Got these from my bud Big Jim.
Pictures from the Douglas, Ga Cook-Off
http://www.lazyq.com/douglas.htm
James A. "Big Jim" Whitten


----------



## Cliff H. (Nov 8, 2006)

Great pics.  Women folks jumped right in there.  8)


----------



## Bill The Grill Guy (Nov 8, 2006)

Pigs On The Wing BBQ said:
			
		

> Got these from my bud Big Jim.
> Pictures from the Douglas, Ga Cook-Off
> http://www.lazyq.com/douglas.htm
> James A. "Big Jim" Whitten



Why dont you send him an invite to this site?  Spread the love Pigs.


----------



## Pigs On The Wing BBQ (Nov 8, 2006)

I may have to do that, Jim is a hell or a good guy and is always ready to lend a hand at any kind of function. He has had his own place selling barbecue and has his fare of " Bad luck" over the last few years.


----------



## Bill The Grill Guy (Nov 8, 2006)

Pigs On The Wing BBQ said:
			
		

> I may have to do that, Jim is a hell or a good guy and is always ready to lend a hand at any kind of function. He has had his own place selling barbecue and has his fare of " Bad luck" over the last few years.

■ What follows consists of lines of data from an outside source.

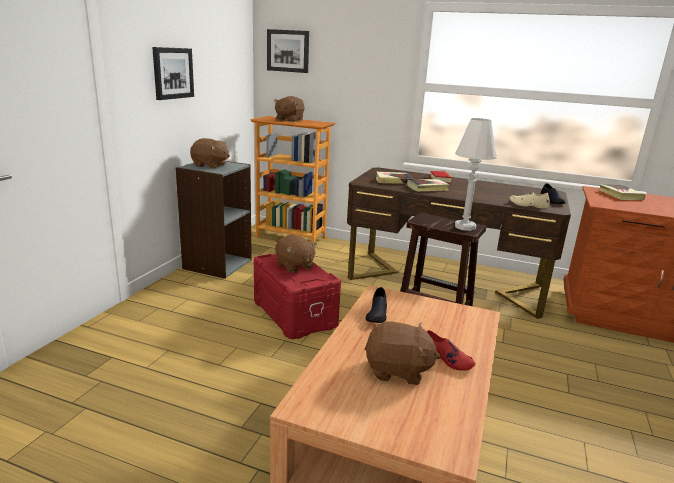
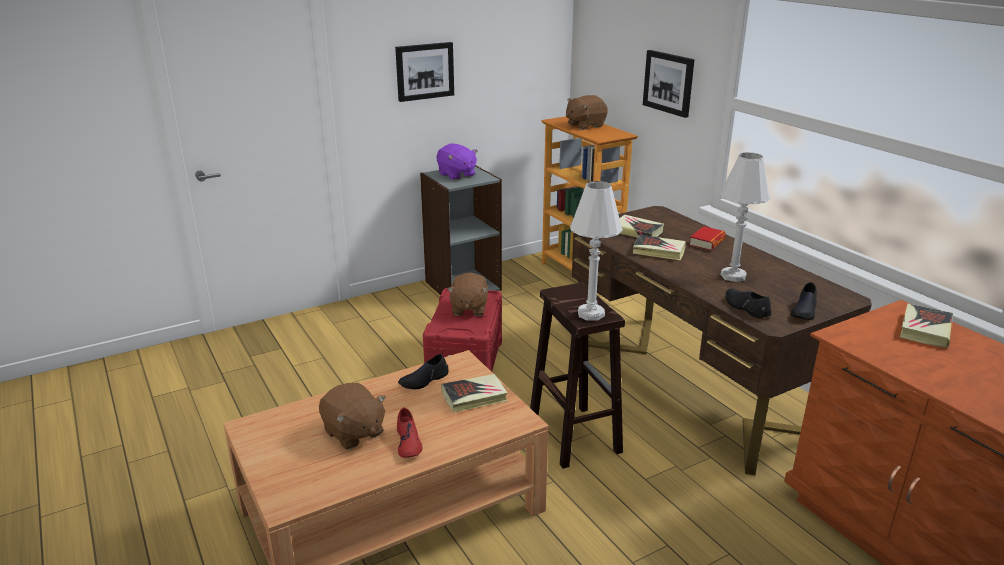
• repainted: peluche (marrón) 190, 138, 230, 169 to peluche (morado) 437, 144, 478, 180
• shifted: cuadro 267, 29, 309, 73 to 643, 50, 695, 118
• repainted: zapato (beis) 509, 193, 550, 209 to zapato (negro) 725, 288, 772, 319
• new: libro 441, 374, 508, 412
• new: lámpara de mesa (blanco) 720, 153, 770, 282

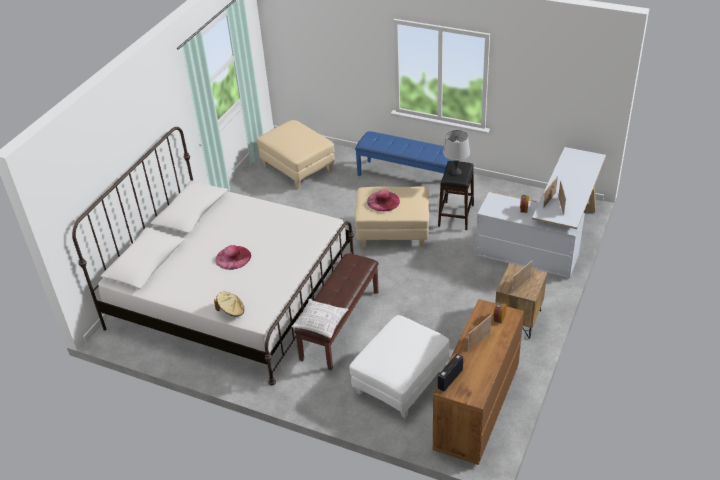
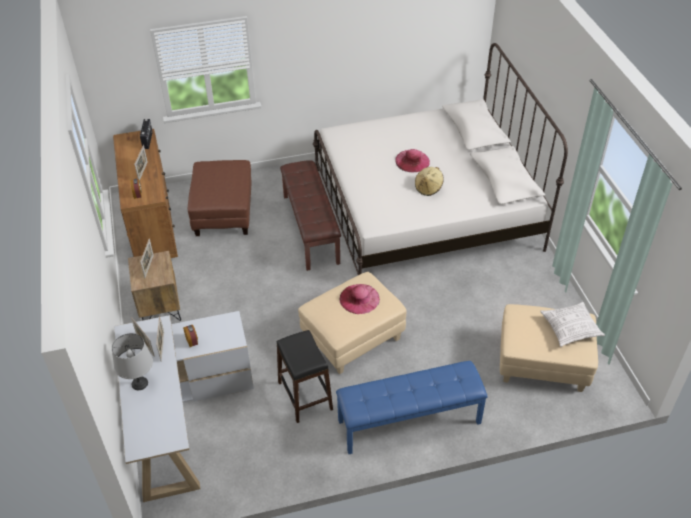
• shifted: sombrero (beis) 214, 292, 245, 317 to 415, 167, 444, 196
• shifted: cojín 292, 299, 349, 338 to 540, 302, 605, 347
• repainted: puf (blanco) 349, 315, 449, 418 to puf (marrón) 188, 160, 251, 236
• shifted: lámpara de mesa (gris) 443, 130, 470, 175 to 112, 333, 153, 390

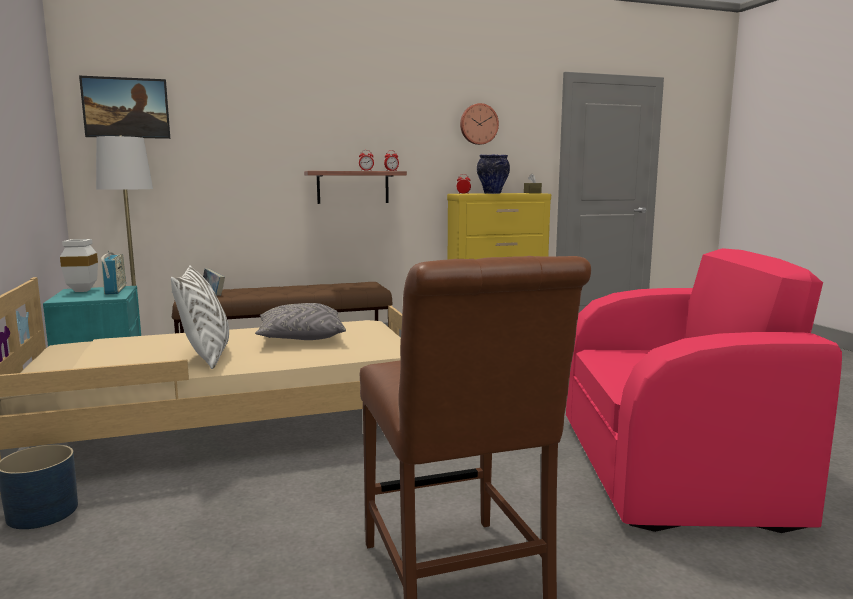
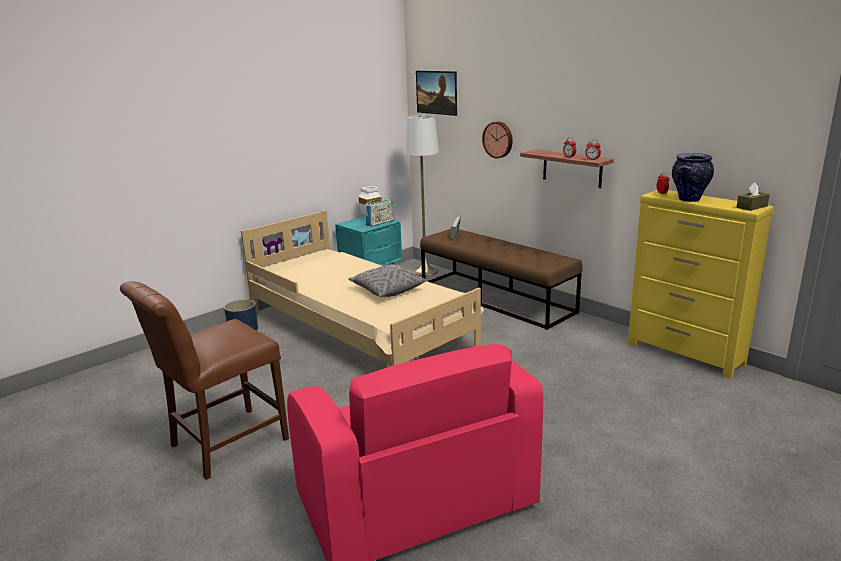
• gone: cojín (blanco) 171, 265, 229, 369
• shifted: reloj de pared 460, 103, 499, 145 to 482, 122, 513, 158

Sounds like he would fit in well here.


----------



## Bobberqer (Nov 8, 2006)

picture 12  left to right being 1,2,3,4 etc  is Jim's son, cant remember his name, real nice guy,  Big Lou, NY guy who cooked with Big Island BBQ, and has  catering truck in Queens called Breakfast and BBQ, Big Jim, and  Me, in the red long sleeve shirt... Big Jim is  a great guy...  picture 20 is Joby, from the Dixie Boys, and outgoing FBA president,  and Stump, from Stump smokers...


----------